7. Russia staked its claim to the North Pole with an underwater flag.
In 2007, two Russian submarines embarked on a record-breaking dive to the seabed of the North Pole, two-and-a-half miles beneath the surface of the Arctic Ocean. But it was oil and gas, not the thrill of exploration, that drove their expedition. On the ocean floor, the submarines planted a 3-foot Russian flag made of corrosion-resistant titanium, staking its claim to what is believed to be almost a quarter of the Earth’s oil and gas reserves underneath. Russia argued that the North Pole is merely an extension of the Lomonosov Ridge, an underwater chain of hills extending from the Russian mainland, and therefore Russian territory. Denmark argued that the ridge is actually an extension of Greenland, and thus Danish territory. While Russia congratulated itself for the move, the rest of the world was not amused. More than a decade on, Russia’s claim to the North Pole’s resources has not been recognized by the United Nations.
8. There aren’t many plants and animals at the North Pole compared to the rest of the Arctic.
Despite the frigid and fluctuating climate, the Arctic is incredibly biodiverse. More than 21,000 species of plants and animals are adapted to the extreme landscapes. But at the North Pole, where there is no land or terrestrial flora and fauna, wildlife is fewer and farther between. Arctic cod, shrimp, and crustaceans live at various depths under the sea ice, while the most common sights above the ice are migrating birds, such as Arctic terns, fulmars, kittiwakes, and snow buntings.
9. A Japanese adventurer rode a motorcycle to the North Pole.
In 1987, Tokyo motorcycle shop owner and racer Shinji Kazama left Canada’s Ward Hunt Island bound for the North Pole on his Yamaha TW200. Kazama and the five members of his support team traveled 1250 miles over sea ice in conditions so extreme that, at times, the motorcycle could only travel 30 feet per hour. It took the adventurer 44 days to reach his destination. Five years later, in 1992, Kazama completed the same feat at the South Pole, becoming the first and only person to have ever reached both poles by motorcycle.
10. The North Pole hosts an annual marathon.

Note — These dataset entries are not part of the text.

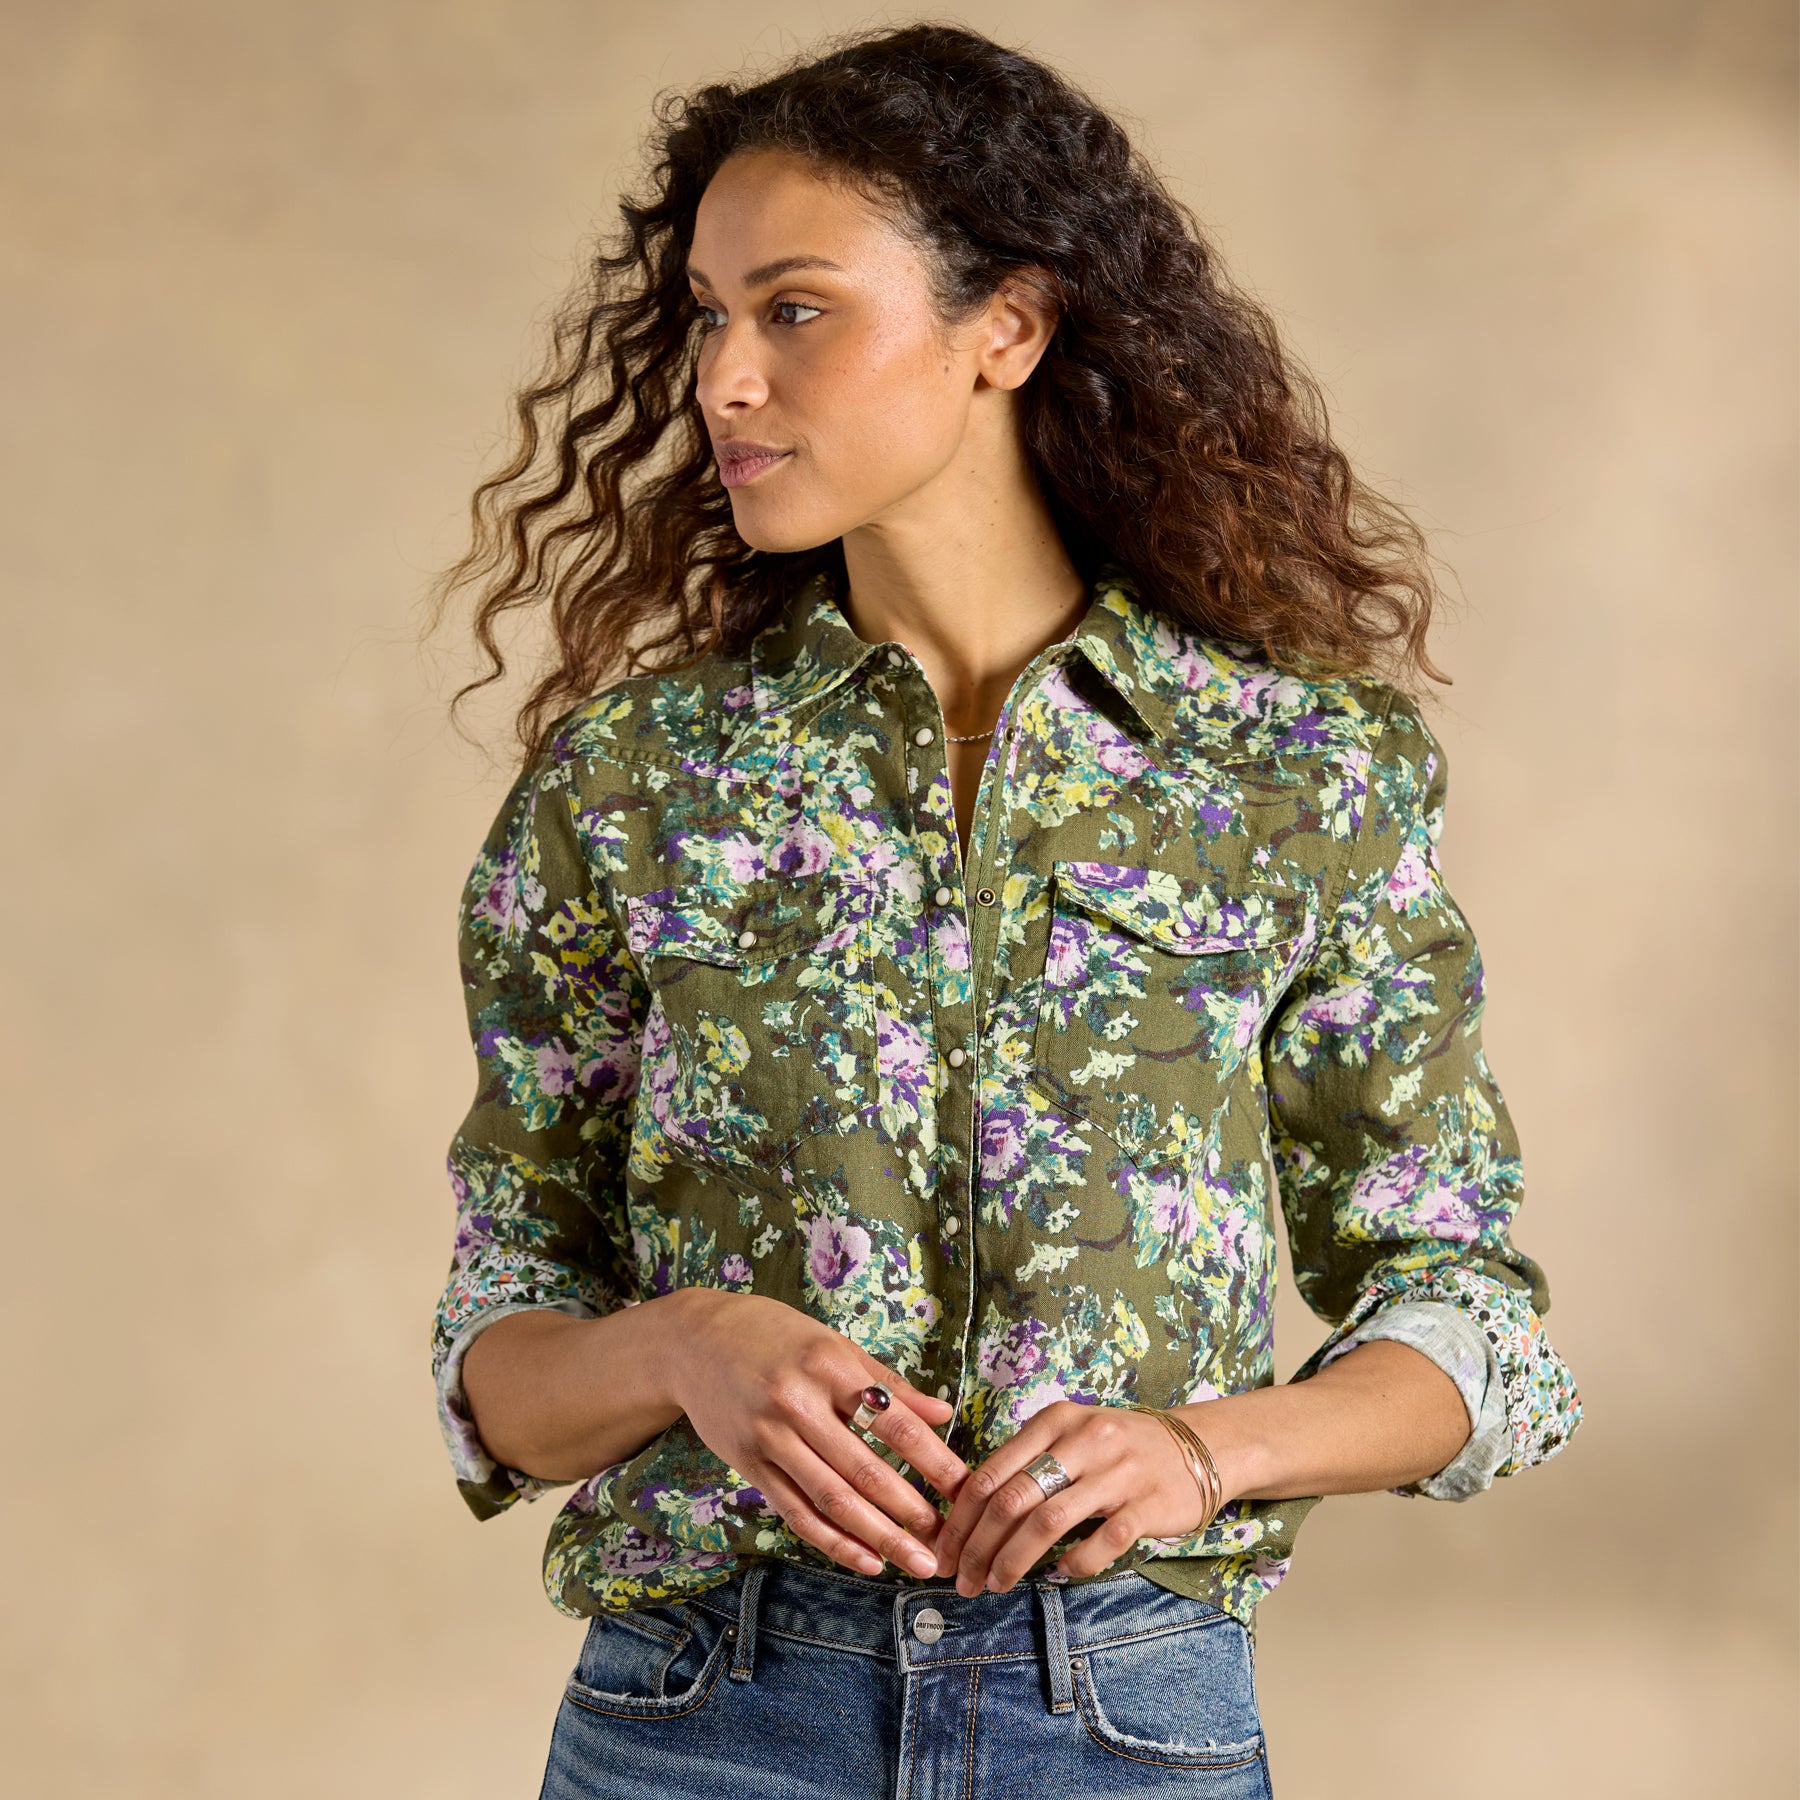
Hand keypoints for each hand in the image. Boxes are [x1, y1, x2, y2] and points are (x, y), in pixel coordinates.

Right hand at [671, 1292, 970, 1579]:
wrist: (695, 1340)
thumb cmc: (776, 1336)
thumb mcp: (833, 1344)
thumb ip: (887, 1382)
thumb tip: (943, 1413)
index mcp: (829, 1366)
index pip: (893, 1422)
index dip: (933, 1460)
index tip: (965, 1489)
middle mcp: (798, 1403)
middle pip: (864, 1471)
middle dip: (911, 1514)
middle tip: (949, 1543)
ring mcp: (769, 1437)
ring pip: (832, 1499)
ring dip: (879, 1537)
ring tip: (916, 1562)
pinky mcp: (749, 1463)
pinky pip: (796, 1511)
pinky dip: (832, 1541)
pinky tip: (864, 1559)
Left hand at [930, 1400, 1226, 1595]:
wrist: (1201, 1447)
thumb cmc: (1122, 1446)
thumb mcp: (1072, 1434)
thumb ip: (1028, 1461)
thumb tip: (970, 1511)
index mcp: (1055, 1420)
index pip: (991, 1472)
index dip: (960, 1518)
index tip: (944, 1552)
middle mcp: (1083, 1440)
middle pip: (1012, 1500)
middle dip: (979, 1547)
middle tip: (964, 1581)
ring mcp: (1117, 1473)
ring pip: (1047, 1522)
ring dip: (1013, 1561)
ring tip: (997, 1585)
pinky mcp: (1147, 1505)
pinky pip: (1099, 1543)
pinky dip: (1072, 1564)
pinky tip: (1058, 1574)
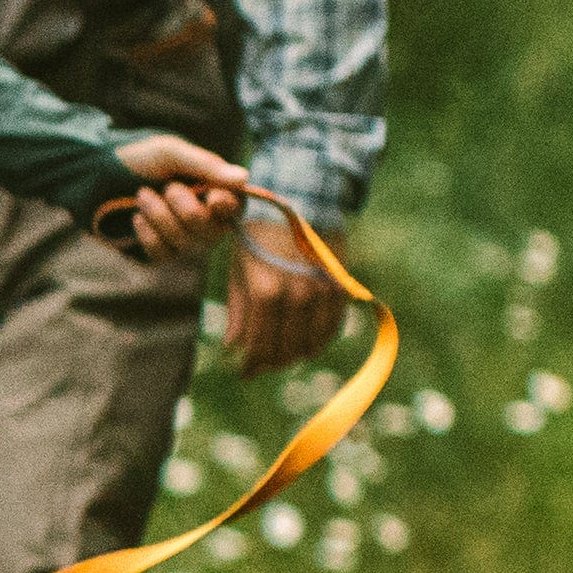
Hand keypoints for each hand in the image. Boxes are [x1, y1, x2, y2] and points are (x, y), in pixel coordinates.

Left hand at [113, 134, 248, 256]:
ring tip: (141, 195)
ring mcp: (182, 240)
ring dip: (159, 216)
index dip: (225, 206)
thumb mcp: (170, 152)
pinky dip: (148, 235)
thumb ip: (205, 166)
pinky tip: (137, 219)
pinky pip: (163, 255)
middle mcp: (204, 220)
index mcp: (213, 190)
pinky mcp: (159, 254)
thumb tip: (243, 178)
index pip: (236, 208)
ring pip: (184, 243)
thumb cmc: (140, 159)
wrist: (99, 176)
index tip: (212, 196)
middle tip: (166, 187)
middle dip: (184, 208)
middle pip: (210, 232)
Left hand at [222, 219, 344, 378]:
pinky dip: (316, 342)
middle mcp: (297, 296)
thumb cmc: (261, 235)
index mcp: (266, 291)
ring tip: (280, 355)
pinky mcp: (340, 289)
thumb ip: (238, 310)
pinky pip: (330, 329)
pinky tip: (304, 344)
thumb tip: (232, 347)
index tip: (244, 372)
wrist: (302, 199)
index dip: (251, 365)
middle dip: (269, 363)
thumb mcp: (239, 269)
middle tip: (259, 366)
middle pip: (285, 351)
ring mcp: (322, 293)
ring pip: (309, 345)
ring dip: (293, 356)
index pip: (259, 346)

Since 2003, the North Pole has hosted an April marathon for the world’s most extreme athletes. The 26.2-mile race is run on a hard snow and ice track with competitors braving frigid temperatures that, in past years, have dropped as low as -20°F (-29°C). The current record for the fastest time at the FWD North Pole Marathon is held by Irishman Thomas Maguire, who ran the race in three hours and 36 minutes in 2007.
11. The North Pole could be ice-free in summer in less than 30 years.
The Arctic is warming at twice the rate of the rest of the globe. As the climate crisis deepens, scientists expect that within fewer than three decades, sea ice cover will completely disappear in the summer months unless global emissions can be significantly reduced—and quickly. And because what happens at the North Pole impacts the entire Earth, the seasonal disappearance of ice will likely lead to rising sea levels, more severe weather events, and drastic changes in climate and precipitation on all seven continents.